Im Elsass begütertes Adelsgeschlecht, das einen Familienzweig der Etichonen bildete. Zu seinem Herrschaftsgebiet gehörten der Sundgau, wo die L. als Grafen amtierten, und das Juravorland (Sornegau) mit dem Kloster Moutier-Grandval, während die mit den L.n verwandten Eberharde im Nordelsass wirkten. Benannt nach Gf. Liutfrid I. (um 865), galten die L. um 900 als die mächtigsten Herren im Elsass und hatten auch Verbindungen mit Italien. Liutfrid I., Sohn des Etichonen Gf. Hugo von Tours (837) und durch seine Schwester Irmingard Schwager Ks. Lothars I., erscheint 849 im Besitz von Moutier-Grandval. Von den beiden Söhnen Liutfrids ist Hugo (vor 884) 866 hier als Laienabt belegt und übernahm Gf. Liutfrid II. (nach 902) nach Hugos Tod mit dem oberrhein. Erbe auch die Leitung des Klosters (bezeugt 884). Liutfrid II. war gemäss Urkunden von 876 und 879 in Italien begütert, wo er wohl im Dienst Ks. Ludwigs II. gestanden hatte; 902 stellte er zusammen mit seinen Söhnen Hunfrid, Liutfrid III. und Hugo das Kloster St. Trudpert im Breisgau wieder her und richtete hier die Familiengrablege ein. 926/937 bestätigte Kg. Rudolf II. Moutier-Grandval Gf. Liutfrid III. als Lehen. Nachdem dieser seinen Besitz unter seine Söhne aufgeteilt und Moutier-Grandval seinem gleichnamigen Sohn übergeben hatte, nahm Kg.
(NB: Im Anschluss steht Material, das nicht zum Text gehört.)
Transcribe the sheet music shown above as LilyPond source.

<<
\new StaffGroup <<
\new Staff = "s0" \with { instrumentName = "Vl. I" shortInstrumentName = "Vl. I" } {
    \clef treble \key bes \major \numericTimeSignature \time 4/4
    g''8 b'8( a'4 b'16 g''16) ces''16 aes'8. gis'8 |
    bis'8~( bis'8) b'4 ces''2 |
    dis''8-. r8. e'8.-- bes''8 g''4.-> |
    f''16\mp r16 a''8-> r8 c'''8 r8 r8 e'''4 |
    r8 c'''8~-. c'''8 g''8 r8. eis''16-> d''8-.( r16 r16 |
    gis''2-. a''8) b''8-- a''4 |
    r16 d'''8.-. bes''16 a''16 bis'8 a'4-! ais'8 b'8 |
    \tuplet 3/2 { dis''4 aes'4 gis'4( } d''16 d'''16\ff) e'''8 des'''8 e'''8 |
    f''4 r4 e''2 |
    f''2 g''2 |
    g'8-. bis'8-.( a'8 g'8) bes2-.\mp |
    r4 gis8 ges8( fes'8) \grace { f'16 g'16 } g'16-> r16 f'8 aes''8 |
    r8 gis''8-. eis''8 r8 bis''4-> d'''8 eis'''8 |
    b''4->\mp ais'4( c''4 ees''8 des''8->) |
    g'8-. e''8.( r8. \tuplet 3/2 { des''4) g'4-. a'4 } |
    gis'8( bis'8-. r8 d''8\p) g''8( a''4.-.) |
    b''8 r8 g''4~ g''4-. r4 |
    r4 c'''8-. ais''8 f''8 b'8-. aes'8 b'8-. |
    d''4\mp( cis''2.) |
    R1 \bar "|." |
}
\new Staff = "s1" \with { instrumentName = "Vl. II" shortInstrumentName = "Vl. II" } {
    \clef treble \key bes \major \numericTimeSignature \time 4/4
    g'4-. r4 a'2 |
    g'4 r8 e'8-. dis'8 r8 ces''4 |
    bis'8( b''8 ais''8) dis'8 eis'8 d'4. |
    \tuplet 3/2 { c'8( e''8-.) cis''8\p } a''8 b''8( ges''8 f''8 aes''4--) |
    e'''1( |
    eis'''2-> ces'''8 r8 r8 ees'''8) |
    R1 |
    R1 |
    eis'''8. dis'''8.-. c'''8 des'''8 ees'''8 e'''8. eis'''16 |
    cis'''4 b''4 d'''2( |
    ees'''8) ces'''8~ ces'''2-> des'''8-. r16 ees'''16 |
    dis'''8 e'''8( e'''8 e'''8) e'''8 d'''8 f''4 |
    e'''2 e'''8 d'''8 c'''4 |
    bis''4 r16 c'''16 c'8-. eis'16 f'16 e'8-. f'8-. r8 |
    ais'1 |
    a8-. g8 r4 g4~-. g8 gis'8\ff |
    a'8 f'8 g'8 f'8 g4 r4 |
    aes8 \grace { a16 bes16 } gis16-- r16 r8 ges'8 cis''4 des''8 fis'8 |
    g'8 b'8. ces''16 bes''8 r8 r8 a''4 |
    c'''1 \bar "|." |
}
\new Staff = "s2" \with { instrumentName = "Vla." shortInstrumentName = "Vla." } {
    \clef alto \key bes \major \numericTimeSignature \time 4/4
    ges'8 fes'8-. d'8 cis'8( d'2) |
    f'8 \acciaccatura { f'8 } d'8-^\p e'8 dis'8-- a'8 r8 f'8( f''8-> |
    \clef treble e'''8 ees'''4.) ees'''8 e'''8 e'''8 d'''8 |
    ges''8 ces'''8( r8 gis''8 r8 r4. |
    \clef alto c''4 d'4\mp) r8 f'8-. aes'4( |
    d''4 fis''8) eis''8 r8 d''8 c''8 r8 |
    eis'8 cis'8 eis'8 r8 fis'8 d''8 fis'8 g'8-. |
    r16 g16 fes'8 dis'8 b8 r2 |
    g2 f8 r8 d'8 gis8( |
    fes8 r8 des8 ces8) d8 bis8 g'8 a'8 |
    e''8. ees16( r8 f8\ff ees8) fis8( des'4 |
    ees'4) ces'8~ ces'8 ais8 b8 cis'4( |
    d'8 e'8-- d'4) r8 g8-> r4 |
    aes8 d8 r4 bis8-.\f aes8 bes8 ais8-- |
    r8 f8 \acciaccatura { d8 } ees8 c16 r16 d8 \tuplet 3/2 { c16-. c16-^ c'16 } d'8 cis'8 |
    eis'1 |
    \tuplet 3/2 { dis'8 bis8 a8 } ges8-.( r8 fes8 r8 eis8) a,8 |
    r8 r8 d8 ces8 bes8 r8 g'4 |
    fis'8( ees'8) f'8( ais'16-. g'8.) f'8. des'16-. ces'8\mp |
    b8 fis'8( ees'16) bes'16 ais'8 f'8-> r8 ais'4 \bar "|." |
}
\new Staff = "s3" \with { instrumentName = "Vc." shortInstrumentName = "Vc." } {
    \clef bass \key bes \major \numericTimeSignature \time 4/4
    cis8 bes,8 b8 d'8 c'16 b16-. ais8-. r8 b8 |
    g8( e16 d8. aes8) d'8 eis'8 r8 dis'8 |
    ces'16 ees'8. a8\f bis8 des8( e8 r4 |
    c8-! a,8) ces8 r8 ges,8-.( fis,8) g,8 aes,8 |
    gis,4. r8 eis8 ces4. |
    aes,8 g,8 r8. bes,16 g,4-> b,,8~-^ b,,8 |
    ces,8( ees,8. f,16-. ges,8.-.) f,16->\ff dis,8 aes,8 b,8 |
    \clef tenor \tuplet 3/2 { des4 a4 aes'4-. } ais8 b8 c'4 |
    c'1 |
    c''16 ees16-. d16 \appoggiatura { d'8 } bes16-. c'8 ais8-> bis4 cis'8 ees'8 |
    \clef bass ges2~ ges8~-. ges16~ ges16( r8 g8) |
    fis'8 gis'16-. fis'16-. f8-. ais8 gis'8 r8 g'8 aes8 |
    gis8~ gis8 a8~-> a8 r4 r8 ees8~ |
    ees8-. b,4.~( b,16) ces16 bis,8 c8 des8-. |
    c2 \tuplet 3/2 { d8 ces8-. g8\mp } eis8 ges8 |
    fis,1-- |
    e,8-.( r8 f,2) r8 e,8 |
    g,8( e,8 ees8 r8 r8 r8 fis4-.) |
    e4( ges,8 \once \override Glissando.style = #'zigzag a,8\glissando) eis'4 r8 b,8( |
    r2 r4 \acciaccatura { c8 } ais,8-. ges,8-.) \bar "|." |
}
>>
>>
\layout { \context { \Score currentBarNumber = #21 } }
Konrad 968 (?) auf Betreiben Ottos des Grossen von Gf. Liutfrid IV. das Kloster in Königsbesitz zurück. Die Spuren der L. verlieren sich um 1000.

Quellen und Literatur

  • MGH DD reg. Burg, 1977
  • M. Borgolte, «Die Gesch. der Grafengewalt im Elsass von Dagobert I. bis Otto d.Gr.», in ZGO 131, 1983, 3-54
  • HS III/1, 284-286
  • M. Borgolte, Die Gf. Alemanniens in merowing. und karoling. Zeit, 1986, 177 f.